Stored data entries
'''
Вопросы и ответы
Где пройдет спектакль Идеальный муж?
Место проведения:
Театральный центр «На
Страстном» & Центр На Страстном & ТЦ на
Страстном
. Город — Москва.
'''
The data above must be returned in full, exactly as written.

> **Response box**:
Вопросы и ответы
Где пройдет спектакль Идеальный муж?
Место проведения:
Театральный центр «На
Страстном» & Центр На Страстном & ТЦ на
Страстном
. Город — Москва.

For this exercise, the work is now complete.